Exercise prompt: Return only those lines of the listing that hold the word "roads".

Dataset entries:
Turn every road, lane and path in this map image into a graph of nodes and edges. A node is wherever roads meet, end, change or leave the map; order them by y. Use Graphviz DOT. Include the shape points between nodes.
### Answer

* * *

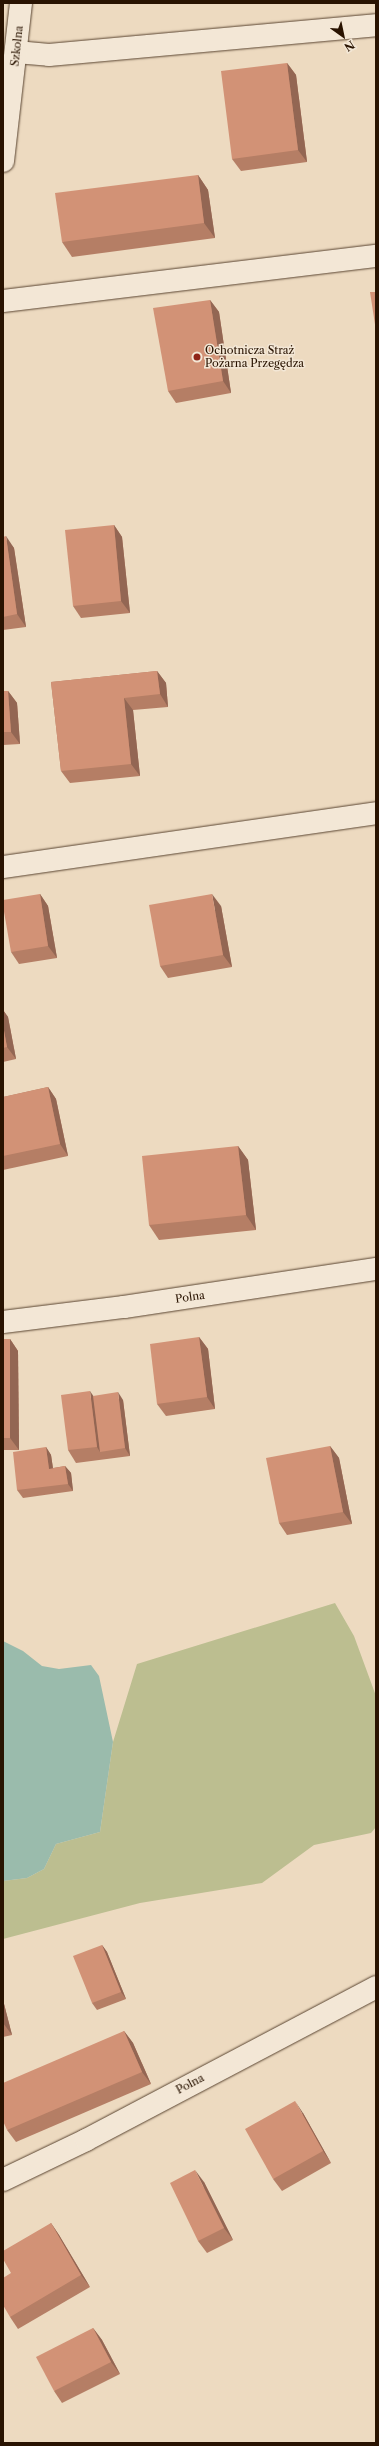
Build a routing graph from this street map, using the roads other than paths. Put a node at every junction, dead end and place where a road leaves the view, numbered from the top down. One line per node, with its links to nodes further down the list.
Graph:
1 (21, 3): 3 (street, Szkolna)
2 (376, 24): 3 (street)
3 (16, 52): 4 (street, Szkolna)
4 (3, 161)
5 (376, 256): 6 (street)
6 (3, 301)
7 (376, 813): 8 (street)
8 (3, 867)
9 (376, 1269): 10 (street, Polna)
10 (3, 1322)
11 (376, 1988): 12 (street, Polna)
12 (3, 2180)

Solution to the problem:
Turn every road, lane and path in this map image into a graph of nodes and edges. A node is wherever roads meet, end, change or leave the map; order them by y. Use Graphviz DOT. Include the shape points between nodes.
Build a routing graph from this street map, using the roads other than paths. Put a node at every junction, dead end and place where a road leaves the view, numbered from the top down. One line per node, with its links to nodes further down the list.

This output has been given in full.